Saturday, January 14, 2017

Kiss the Girl

You said, it was all too soon
That my heart was fresh, brand new
I needed to get steady on my feet
Navigate my uncharted waters

And I said, life is too short
Not to gaze into those eyes
Or to hold that soft hand
Feel your breath on my cheek
Place my hand against your chest,
Feel your heartbeat
To feel your hand run across my back,
To feel the heat
Kiss the girl I want to kiss
Under a moon lit night

You said, it was unfamiliar course
Landing on this a rocky shore
That I needed firm ground to hold me true
I'm not the first, you have seen it all before
And I said, the journey may be precarious but
Are willing to me hold me steady?

You said, let me help you find the way
Keep me steady on my feet
To navigate the uncharted waters
You would be there to hold me true

And I said,
Let me kiss the girl I want to kiss
Under a moon lit night

© LAL
1/17





Drivers

So, the other day I posted on Facebook how drivers don't use their turn signals, which is annoying. I ranted about their lack of driving skills. So, today I made a run to the grocery store to pick up a few things. What struck me was how bad the drivers of shopping carts are.
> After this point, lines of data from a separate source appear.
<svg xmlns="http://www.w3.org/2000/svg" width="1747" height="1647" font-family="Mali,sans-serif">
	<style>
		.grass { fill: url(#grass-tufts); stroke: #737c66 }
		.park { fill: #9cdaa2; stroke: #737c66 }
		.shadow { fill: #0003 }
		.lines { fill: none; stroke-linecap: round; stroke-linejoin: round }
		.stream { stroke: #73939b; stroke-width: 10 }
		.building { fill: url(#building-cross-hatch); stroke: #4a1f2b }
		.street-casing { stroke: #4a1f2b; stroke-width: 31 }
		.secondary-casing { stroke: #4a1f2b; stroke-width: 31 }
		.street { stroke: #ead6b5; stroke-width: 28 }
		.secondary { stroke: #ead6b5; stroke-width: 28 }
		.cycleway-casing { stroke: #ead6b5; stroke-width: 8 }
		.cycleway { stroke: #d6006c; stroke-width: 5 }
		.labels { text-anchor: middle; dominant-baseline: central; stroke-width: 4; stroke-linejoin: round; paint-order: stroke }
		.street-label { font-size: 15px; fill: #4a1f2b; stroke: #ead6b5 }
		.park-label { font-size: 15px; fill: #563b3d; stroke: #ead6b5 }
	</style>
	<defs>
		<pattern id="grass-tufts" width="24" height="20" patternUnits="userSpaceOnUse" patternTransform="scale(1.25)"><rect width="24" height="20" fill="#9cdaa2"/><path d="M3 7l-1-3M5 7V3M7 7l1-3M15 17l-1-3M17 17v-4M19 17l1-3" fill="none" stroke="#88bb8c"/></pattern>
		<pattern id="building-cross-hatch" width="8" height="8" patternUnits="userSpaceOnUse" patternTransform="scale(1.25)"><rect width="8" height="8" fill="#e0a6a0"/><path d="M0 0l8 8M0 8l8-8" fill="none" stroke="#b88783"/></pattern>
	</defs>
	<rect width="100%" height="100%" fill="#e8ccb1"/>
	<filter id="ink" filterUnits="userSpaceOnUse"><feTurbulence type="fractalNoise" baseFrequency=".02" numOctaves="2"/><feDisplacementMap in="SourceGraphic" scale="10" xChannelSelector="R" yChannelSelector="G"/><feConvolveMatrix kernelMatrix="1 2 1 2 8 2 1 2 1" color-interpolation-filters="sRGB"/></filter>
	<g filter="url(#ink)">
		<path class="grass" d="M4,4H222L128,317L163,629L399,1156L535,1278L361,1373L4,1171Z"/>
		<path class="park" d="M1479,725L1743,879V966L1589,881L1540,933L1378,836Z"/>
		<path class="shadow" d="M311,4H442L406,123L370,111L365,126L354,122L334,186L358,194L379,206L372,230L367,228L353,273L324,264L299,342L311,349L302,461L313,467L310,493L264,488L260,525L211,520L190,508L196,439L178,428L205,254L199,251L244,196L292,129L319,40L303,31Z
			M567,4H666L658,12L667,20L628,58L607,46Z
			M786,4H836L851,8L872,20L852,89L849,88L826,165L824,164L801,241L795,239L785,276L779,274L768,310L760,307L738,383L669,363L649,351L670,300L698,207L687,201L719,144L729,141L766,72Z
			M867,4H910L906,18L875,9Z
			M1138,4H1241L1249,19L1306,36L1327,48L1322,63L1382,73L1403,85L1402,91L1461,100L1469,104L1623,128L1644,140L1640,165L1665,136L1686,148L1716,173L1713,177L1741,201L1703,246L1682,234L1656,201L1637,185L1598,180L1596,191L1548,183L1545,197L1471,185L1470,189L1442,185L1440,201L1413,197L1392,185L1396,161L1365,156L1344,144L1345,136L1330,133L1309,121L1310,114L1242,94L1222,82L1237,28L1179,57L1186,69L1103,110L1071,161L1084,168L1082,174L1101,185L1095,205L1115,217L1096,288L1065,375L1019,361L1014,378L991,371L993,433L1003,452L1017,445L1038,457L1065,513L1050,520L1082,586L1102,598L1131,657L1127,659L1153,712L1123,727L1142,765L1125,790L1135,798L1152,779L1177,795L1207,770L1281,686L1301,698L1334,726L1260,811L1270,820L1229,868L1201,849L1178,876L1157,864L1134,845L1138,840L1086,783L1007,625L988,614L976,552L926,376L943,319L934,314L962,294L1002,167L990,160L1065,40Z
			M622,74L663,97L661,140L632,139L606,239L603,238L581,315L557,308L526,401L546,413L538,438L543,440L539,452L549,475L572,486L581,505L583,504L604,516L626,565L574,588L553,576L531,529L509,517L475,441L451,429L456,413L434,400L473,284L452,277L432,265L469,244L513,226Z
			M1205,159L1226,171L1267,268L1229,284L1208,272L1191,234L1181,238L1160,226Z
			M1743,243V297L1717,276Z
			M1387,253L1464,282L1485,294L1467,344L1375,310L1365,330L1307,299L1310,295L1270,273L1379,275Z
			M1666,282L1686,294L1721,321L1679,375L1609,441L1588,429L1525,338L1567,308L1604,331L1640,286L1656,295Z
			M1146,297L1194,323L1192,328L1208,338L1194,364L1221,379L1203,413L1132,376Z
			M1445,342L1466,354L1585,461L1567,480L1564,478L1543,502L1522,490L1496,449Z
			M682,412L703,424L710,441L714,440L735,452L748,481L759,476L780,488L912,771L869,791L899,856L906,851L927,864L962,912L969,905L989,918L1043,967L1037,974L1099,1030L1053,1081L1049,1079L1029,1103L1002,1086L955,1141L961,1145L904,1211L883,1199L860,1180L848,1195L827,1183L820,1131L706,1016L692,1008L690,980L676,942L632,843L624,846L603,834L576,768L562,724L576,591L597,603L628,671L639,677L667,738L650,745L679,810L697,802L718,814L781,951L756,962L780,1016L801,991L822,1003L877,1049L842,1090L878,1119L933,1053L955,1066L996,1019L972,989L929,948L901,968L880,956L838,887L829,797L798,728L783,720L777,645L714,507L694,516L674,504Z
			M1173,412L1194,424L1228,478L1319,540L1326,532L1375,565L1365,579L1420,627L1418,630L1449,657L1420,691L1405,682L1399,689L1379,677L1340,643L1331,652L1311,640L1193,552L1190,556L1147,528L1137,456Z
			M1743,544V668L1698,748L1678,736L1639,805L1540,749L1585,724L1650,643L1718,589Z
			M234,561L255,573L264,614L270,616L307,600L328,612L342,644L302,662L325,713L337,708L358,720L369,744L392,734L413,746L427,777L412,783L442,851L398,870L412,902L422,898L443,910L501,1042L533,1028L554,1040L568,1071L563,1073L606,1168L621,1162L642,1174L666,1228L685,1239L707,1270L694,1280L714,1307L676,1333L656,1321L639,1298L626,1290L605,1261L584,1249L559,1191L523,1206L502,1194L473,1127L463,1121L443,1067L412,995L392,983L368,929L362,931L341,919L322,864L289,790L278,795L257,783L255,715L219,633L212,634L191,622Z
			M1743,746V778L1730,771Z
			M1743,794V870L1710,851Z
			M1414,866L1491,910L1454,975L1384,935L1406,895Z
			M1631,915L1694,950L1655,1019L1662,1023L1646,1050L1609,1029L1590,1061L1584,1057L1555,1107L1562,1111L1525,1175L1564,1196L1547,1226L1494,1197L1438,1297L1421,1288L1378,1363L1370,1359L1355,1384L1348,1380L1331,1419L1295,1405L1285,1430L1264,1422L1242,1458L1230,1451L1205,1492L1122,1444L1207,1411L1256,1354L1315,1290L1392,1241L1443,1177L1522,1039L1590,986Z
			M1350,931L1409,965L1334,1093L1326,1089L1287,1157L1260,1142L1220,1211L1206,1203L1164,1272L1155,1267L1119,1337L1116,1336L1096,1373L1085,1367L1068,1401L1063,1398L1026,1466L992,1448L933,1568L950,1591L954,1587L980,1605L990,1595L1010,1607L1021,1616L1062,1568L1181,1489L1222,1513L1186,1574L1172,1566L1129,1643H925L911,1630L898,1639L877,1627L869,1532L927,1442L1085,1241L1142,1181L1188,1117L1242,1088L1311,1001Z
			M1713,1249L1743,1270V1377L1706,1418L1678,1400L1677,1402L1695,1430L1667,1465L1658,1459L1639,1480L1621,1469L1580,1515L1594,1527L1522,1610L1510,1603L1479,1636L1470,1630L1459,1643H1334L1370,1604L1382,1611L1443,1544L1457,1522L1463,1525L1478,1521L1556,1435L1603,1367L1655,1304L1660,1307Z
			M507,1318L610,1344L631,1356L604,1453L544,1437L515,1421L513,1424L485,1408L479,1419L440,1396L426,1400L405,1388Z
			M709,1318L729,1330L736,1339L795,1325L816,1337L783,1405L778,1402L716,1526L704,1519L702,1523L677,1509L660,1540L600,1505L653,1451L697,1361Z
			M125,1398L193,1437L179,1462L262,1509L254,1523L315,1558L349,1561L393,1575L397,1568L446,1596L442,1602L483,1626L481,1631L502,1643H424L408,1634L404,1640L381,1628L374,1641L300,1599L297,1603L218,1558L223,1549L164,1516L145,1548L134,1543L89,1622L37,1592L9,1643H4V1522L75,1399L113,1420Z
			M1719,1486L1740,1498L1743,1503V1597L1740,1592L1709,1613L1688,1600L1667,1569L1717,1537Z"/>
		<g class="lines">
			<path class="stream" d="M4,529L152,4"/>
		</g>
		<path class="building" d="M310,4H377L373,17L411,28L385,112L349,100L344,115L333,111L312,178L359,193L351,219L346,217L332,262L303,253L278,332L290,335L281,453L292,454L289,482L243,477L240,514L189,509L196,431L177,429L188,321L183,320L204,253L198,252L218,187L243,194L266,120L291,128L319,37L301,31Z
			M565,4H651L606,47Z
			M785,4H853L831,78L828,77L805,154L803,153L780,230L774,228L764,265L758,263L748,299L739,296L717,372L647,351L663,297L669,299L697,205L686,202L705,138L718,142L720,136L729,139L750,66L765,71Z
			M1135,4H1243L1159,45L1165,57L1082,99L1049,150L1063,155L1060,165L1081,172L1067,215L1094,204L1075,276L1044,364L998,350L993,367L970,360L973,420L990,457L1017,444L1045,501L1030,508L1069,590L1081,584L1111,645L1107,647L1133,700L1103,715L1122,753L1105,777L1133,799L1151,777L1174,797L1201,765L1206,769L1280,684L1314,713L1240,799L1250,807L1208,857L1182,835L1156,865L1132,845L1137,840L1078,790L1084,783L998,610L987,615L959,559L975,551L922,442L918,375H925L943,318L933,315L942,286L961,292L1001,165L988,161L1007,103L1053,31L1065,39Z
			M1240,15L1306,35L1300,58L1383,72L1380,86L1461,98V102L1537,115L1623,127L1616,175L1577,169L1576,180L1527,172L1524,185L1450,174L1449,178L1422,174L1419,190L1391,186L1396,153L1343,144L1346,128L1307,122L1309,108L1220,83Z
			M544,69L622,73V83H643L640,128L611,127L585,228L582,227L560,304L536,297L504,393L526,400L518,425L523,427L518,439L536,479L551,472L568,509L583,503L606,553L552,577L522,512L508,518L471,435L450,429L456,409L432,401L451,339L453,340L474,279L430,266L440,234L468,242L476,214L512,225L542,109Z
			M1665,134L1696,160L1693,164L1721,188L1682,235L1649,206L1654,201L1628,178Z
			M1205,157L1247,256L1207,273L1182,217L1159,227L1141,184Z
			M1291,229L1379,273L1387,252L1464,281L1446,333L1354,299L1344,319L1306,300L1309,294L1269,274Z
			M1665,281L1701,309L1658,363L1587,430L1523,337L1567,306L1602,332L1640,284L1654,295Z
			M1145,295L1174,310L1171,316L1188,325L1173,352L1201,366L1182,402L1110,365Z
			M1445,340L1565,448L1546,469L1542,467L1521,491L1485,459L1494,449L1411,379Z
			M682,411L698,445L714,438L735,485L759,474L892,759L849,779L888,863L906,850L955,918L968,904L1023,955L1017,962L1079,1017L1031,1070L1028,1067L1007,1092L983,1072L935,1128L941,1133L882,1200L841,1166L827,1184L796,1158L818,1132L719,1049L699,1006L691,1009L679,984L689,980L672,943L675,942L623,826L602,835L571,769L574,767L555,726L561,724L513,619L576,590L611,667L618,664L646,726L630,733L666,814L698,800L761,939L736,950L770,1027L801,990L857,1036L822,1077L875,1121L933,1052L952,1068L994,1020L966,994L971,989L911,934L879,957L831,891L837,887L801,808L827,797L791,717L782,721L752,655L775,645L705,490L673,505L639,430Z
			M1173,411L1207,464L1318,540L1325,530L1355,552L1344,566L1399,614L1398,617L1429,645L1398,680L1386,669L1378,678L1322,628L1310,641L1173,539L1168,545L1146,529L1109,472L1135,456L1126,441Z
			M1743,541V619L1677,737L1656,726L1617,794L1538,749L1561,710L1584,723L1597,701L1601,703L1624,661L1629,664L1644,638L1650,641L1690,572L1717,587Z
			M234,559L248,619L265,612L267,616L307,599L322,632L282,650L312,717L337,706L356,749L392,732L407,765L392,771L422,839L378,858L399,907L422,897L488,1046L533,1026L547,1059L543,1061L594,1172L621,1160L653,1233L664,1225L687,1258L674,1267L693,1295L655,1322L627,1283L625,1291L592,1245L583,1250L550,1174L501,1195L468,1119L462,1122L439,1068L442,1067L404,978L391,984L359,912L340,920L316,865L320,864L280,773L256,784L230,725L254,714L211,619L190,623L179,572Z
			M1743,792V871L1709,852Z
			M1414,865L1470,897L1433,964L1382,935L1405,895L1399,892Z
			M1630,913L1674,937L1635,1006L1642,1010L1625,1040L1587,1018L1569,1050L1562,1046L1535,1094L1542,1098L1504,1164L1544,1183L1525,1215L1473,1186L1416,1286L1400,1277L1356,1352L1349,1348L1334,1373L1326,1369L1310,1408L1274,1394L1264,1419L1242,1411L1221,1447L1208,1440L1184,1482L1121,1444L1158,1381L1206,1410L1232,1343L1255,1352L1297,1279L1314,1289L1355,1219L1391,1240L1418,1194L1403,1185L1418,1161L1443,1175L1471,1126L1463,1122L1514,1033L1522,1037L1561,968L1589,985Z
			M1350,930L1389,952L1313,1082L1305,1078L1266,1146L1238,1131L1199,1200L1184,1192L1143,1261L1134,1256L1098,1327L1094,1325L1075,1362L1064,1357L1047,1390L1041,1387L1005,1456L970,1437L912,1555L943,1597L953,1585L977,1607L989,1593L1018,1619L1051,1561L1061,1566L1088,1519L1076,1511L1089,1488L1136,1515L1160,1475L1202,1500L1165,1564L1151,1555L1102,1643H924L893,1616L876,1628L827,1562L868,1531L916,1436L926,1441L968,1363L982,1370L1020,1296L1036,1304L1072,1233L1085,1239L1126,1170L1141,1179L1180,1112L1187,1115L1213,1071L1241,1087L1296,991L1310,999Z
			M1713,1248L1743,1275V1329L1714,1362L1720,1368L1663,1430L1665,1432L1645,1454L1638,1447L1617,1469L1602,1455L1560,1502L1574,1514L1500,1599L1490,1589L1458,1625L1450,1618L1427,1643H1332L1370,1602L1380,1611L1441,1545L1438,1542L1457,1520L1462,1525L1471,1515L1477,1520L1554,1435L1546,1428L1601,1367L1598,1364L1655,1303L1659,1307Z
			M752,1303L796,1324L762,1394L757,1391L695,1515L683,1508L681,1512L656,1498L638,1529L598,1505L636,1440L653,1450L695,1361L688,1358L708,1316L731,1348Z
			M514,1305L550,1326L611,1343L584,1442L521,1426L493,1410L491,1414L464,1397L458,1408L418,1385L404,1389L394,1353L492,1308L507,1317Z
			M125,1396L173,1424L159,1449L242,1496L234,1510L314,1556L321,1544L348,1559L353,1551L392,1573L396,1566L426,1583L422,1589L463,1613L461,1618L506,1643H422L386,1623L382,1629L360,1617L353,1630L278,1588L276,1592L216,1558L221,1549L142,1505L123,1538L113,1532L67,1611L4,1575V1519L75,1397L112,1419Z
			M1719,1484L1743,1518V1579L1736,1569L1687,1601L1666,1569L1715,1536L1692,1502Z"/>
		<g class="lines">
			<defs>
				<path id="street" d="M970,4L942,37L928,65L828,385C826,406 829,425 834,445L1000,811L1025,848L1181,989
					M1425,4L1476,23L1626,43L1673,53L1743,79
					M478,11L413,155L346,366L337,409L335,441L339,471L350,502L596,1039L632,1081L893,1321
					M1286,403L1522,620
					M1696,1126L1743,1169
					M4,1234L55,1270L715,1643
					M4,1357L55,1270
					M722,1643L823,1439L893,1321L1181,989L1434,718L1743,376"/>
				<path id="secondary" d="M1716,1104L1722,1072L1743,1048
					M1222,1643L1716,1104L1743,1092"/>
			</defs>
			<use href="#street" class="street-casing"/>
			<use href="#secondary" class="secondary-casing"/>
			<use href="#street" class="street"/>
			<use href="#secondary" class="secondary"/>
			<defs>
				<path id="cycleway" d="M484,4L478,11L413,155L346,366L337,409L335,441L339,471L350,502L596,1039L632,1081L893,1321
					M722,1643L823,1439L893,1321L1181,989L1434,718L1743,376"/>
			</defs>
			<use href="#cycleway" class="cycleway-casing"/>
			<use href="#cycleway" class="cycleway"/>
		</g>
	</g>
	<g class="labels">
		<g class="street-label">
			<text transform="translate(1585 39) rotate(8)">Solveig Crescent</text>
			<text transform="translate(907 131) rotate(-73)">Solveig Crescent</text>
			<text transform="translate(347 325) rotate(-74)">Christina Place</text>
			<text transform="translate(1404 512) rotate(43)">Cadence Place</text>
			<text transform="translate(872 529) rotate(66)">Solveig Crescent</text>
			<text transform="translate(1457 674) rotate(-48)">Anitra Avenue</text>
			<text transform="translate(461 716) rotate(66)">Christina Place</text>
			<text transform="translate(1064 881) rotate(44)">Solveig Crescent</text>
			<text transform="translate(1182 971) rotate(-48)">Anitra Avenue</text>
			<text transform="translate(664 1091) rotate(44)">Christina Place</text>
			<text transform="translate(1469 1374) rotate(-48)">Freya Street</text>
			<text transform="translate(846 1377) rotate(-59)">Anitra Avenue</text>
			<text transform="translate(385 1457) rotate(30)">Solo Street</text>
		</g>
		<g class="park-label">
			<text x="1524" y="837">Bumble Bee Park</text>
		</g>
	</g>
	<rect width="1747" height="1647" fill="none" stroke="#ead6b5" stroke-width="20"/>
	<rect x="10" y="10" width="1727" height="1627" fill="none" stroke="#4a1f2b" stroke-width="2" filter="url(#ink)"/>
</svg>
I avoided crash after crash of bad drivers on my way to the dairy case.  One older man in a motorized cart had blocked the milk case. So, I patiently waited, then this short old lady just cut in front of me to get her carton of not fat creamer. I said not one word but waited. Finally, I get to the milk case and the motorized driver comes whipping around me, nearly hit me and bumps my cart then glares at me as if it were my fault. He got the other end of the milk case and promptly hops out of his motorized cart and walks to the case for chocolate milk. I shook my head.

I finished picking my items and kept thinking if they drive this bad in the grocery store, I don't want to see them behind the wheel of a vehicle!! And I bet they don't use their turn signals!!